* Exercise *
Please extract every line of text from the listing below, copying each one word for word and leaving the pictures out.

Start of Recorded data

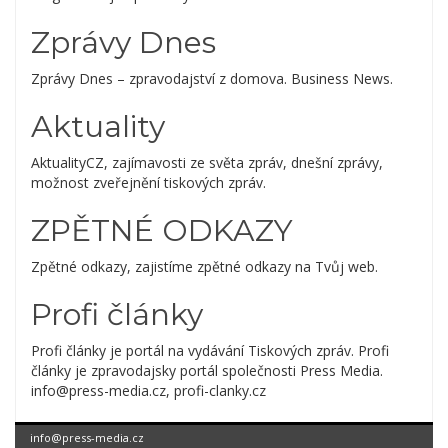
Zprávy Dnes
Zprávy Dnes – zpravodajství z domova. Business News.
Aktuality
AktualityCZ, zajímavosti ze světa zpráv, dnešní zprávy,
možnost zveřejnění tiskových zpráv.
ZPĚTNÉ ODKAZY
Zpětné odkazy, zajistíme zpětné odkazy na Tvůj web.
Profi články
Profi články je portál na vydávání Tiskových zpráv. Profi
články je zpravodajsky portál společnosti Press Media.
info@press-media.cz, profi-clanky.cz
info@press-media.cz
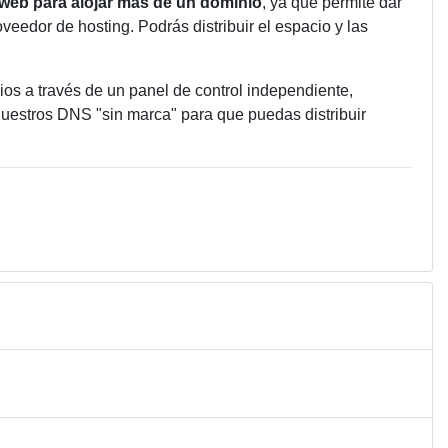
web para alojar más de un dominio
, ya que permite dar
oveedor de hosting. Podrás distribuir el espacio y las
ios a través de un panel de control independiente,
 nuestros DNS "sin marca" para que puedas distribuir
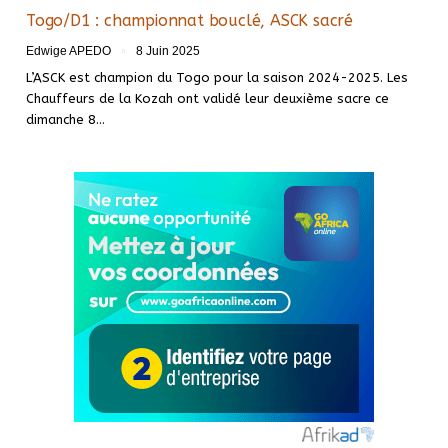
Togo/D1 : championnat bouclé, ASCK sacré
Edwige APEDO
8 Juin 2025
L’ASCK est champion du Togo pour la saison 2024-2025. Les
Chauffeurs de la Kozah ont validé leur deuxième sacre ce
dimanche 8…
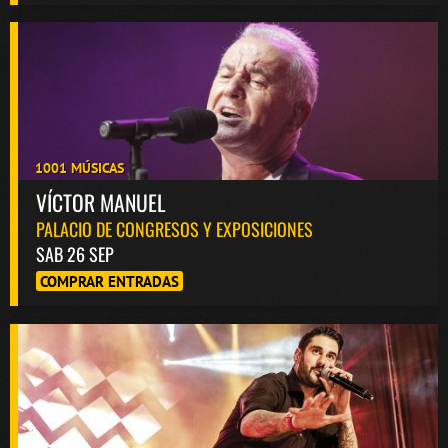
1001 MÚSICAS
VÍCTOR MANUEL
PALACIO DE CONGRESOS Y EXPOSICIONES
SAB 26 SEP
COMPRAR ENTRADAS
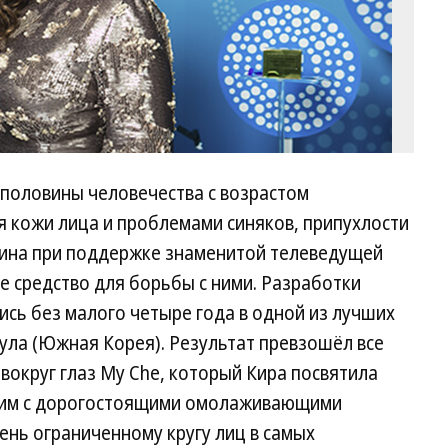
 половины человечества с возрастом
я кожи лица и проблемами синяков, припухлости
окина при поддержке знаменитой телеведущей
 средство для борьбы с ними. Разработки
сь без малого четыре года в одной из лучших
ула (Южная Корея). Результат превзошёл все
вокруг глаз My Che, который Кира посвятила
авим с дорогостоящими омолаживающими
нь ограниченному кругу лиц в самых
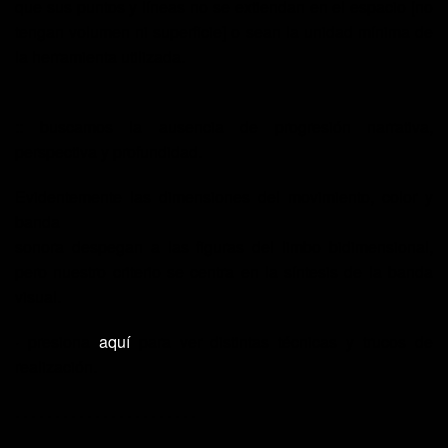
que sus puntos y líneas no se extiendan en el espacio [no
tengan volumen ni superficie] o sean la
unidad mínima
de
la herramienta utilizada.
::
buscamos la
ausencia de progresión narrativa,
perspectiva y profundidad
.
Evidentemente las dimensiones del movimiento, color y
banda
sonora despegan a las figuras del limbo bidimensional,
pero nuestro
criterio
se centra en la
síntesis de la banda
visual
.
· presiona
aquí
para ver distintas técnicas y trucos de
realización.
. . . . . . . . . . . . . . . . . . . . . . .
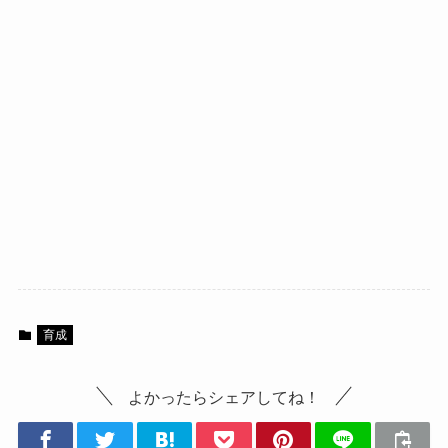
育成
よかったらシェアしてね！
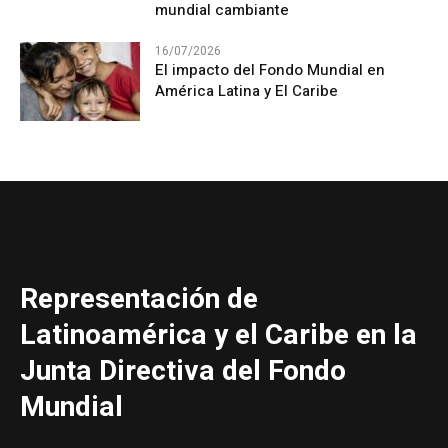
mundial cambiante
16/07/2026
El impacto del Fondo Mundial en
América Latina y El Caribe
Representación de
Latinoamérica y el Caribe en la
Junta Directiva del Fondo
Mundial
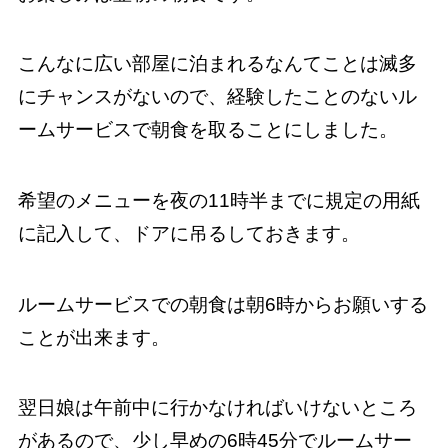
こんなに広い部屋に泊まれるなんてことは滅多
にチャンスがないので、経験したことのないル
ームサービスで朝食を取ることにしました。
希望のメニューを夜の11時半までに規定の用紙
に記入して、ドアに吊るしておきます。
ルームサービスでの朝食は朝6時からお願いする
ことが出来ます。
翌日娘は午前中に行かなければいけないところ
があるので、少し早めの6時45分でルームサー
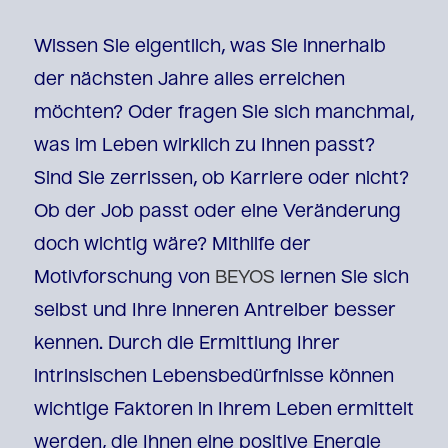
Wissen Sie eigentlich, was Sie innerhalb
der nächsten Jahre alles erreichen
möchten? Oder fragen Sie sich manchmal,
was im Leben wirklich zu Ihnen passt?
Sind Sie zerrissen, ob Karriere oder nicht?
Ob der Job passt oder eine Veränderung
doch wichtig wäre? Mithilfe der
Motivforschung von
BEYOS
lernen Sie sich
selbst und Ihre inneren Antreiber besser
kennen. Durch die Ermittlung Ihrer
intrinsischen Lebensbedürfnisse können
wichtige Faktoren in Ihrem Leben ermittelt
werden, die Ihnen eine positive Energie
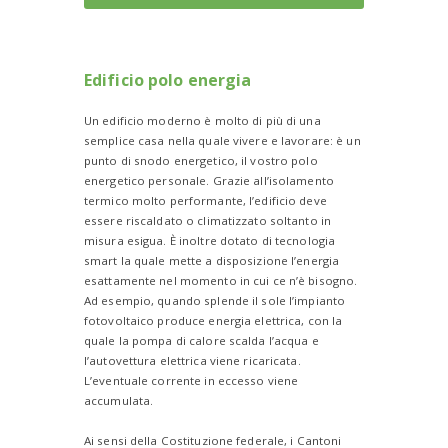
Edificio polo energia
Un edificio moderno è molto di più di una
semplice casa nella quale vivere e lavorare: è un
punto di snodo energetico, il vostro polo
energetico personale. Grazie all’isolamento
termico molto performante, l’edificio deve
essere riscaldato o climatizzato soltanto in
misura esigua. È inoltre dotato di tecnologia
smart la quale mette a disposizione l’energia
esattamente nel momento in cui ce n’è bisogno.
Ad esempio, quando splende il sole l’impianto
fotovoltaico produce energia elettrica, con la
quale la pompa di calore scalda l’acqua e
l’autovettura elettrica viene ricaricata.
L’eventuale corrente in eccesso viene
accumulata.
Ai sensi della Costituzione federale, i Cantoni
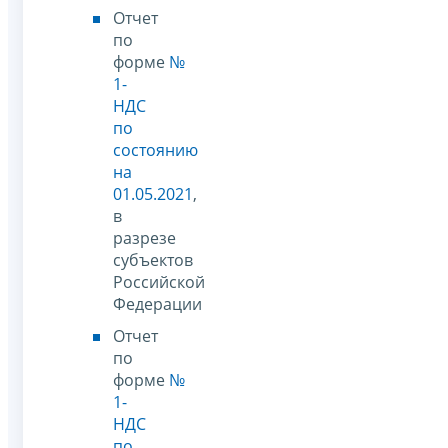
Отчет
по
форме
№
1-
НДС
по
состоянию
на
01.05.2021
,
в
разрезе
субъектов
Российской
Федерации
Отчет
по
форме
№
1-
НДС
по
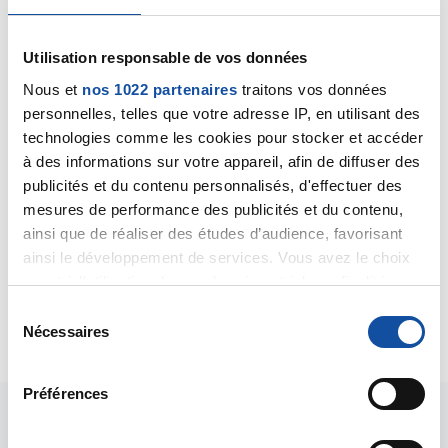
Citer
Utilisation responsable de vos données
Nous et
nos 1022 partenaires
traitons vos données
personnelles, telles que votre adresse IP, en utilisant des
technologies comme les cookies pour stocker et accéder
à des informations sur votre appareil, afin de diffuser des
ahmed62
publicités et du contenu personnalisés, d'effectuer des
31/08/2020 - 15:19
mesures de performance des publicités et du contenu,
ainsi que de réaliser des études d’audience, favorisant
ainsi le développement de services. Vous avez le choix
Merci Dr pour cette éclaircissement rapide.
quant à l'utilisation de vos données et à leurs finalités.
Vous pouvez modifier ou retirer votre consentement à
S
Citer
tout moment en consultant la Déclaration relative aux
Nécessaires
é
cookies ou en cliquant sur l'icône de confidentialité.
l
e
Préférences
Si vous le permettez, nous aimerions également :
c
Collecter des informations sur votre localisation
t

End of Recorded data

* Solution to this problem *
Zprávy Dnes
Zprávy Dnes – zpravodajství z domova. Business News.
Aktuality
AktualityCZ, zajímavosti ze světa zpráv, dnešní zprávy,
možnost zveřejnění tiskových zpráv.
ZPĚTNÉ ODKAZY
Zpětné odkazy, zajistíme zpětné odkazy na Tvůj web.
Profi články
Profi články je portál na vydávání Tiskových zpráv. Profi
články je zpravodajsky portál společnosti Press Media.
info@press-media.cz, profi-clanky.cz
info@press-media.cz
web para alojar más de un dominio
, ya que permite dar
oveedor de hosting. Podrás distribuir el espacio y las
ios a través de un panel de control independiente,
 nuestros DNS "sin marca" para que puedas distribuir
Togo/D1 : championnat bouclé, ASCK sacré
Edwige APEDO
8 Juin 2025
L’ASCK est champion du Togo pour la saison 2024-2025. Les
Chauffeurs de la Kozah ont validé leur deuxième sacre ce
dimanche 8…
1001 MÚSICAS
VÍCTOR MANUEL
PALACIO DE CONGRESOS Y EXPOSICIONES
SAB 26 SEP
COMPRAR ENTRADAS
 половины человечества с возрастом
я кожи лица и проблемами синяков, припухлости
окина при поддержке знаменитой телеведущей
 средство для борьбы с ними. Разработки
сь без малого четыре года в одной из лучших
ула (Южная Корея). Результат превзошёл все
вокруг глаз My Che, который Кира посвятила
авим с дорогостоящими омолаживающими
нь ограниченному кругу лиц в самых
que sus puntos y líneas no se extiendan en el espacio [no
tengan volumen ni superficie] o sean la
unidad mínima
de
la herramienta utilizada.
::
buscamos la
ausencia de progresión narrativa,
perspectiva y profundidad
.
Evidentemente las dimensiones del movimiento, color y
banda
sonora despegan a las figuras del limbo bidimensional,
pero nuestro
criterio
se centra en la
síntesis de la banda
visual
.
· presiona
aquí
para ver distintas técnicas y trucos de
realización.
. . . . . . . . . . . . . . . . . . . . . . .
育成
よかったらシェアしてね！
mundial cambiante
16/07/2026
El impacto del Fondo Mundial en
América Latina y El Caribe
Representación de
Latinoamérica y el Caribe en la
Junta Directiva del Fondo
Mundial
こんなに広い部屋に泊まれるなんてことは滅多
にチャンスがないので、経験したことのないル
ームサービスで朝食を取ることにしました。
希望のメニューを夜の11時半までに規定の用紙
に記入して、ドアに吊るしておきます。
ルームサービスでの朝食は朝6時からお願いする
ことが出来ます。
翌日娘は午前中に行かなければいけないところ
があるので、少し早めの6時45分でルームサー
Wissen Sie eigentlich, was Sie innerhalb
der nächsten Jahre alles erreichen
möchten? Oder fragen Sie sich manchmal,
was im Leben wirklich zu Ihnen passt?
Sind Sie zerrissen, ob Karriere oder nicht?
Ob der Job passt oder eine Veränderung
doch wichtig wäre? Mithilfe der
Motivforschung von
BEYOS
lernen Sie sich
selbst und Ihre inneren Antreiber besser
kennen. Durch die Ermittlung Ihrer
intrinsischen Lebensbedürfnisse können
wichtige Faktoren in Ihrem Leben ermittelt
werden, die Ihnen eine positive Energie
Edificio polo energia
Un edificio moderno è molto di più di una
semplice casa nella quale vivere e lavorare: è un
punto di snodo energetico, il vostro polo
energetico personale. Grazie all’isolamento
termico molto performante, l’edificio deve
essere riscaldato o climatizzato soltanto in
misura esigua. È inoltre dotato di tecnologia
smart la quale mette a disposizione l’energia
esattamente nel momento in cui ce n’è bisogno.
Ad esempio, quando splende il sole l’impianto
fotovoltaico produce energia elettrica, con la
quale la pompa di calore scalda l’acqua e
l’autovettura elettrica viene ricaricata.
L’eventuale corrente in eccesso viene
accumulata.
Ai sensi della Costituzione federale, i Cantoni
Отчет
по
форме
№
1-
НДС
по
состоянию
на
01.05.2021
,
в
разрезе
субъектов
Российской
Федерации
Отчет
по
форме
№
1-
НДС
по
Citer
Utilisation responsable de vos données
Nous et
nos 1022 partenaires
traitons vos données
personnelles, telles que votre adresse IP, en utilisant des
technologies comme les cookies pour stocker et accéder
à des informations sur votre appareil, afin de diffuser des
ahmed62
publicités et du contenu personnalisés, d'effectuer des
31/08/2020 - 15:19
mesures de performance des publicités et du contenu,
ainsi que de réaliser des études d’audience, favorisant
ainsi le développement de services. Vous avez le choix
Merci Dr pour cette éclaircissement rapide.
quant à l'utilisation de vos données et à leurs finalités.
Vous pouvez modifier ou retirer votre consentement à
S
Citer
tout moment en consultant la Déclaration relative aux
Nécessaires
é
cookies ou en cliquant sur l'icône de confidentialité.
l
e
Préférences
Si vous le permettez, nous aimerions également :
c
Collecter des informations sur votre localisation
t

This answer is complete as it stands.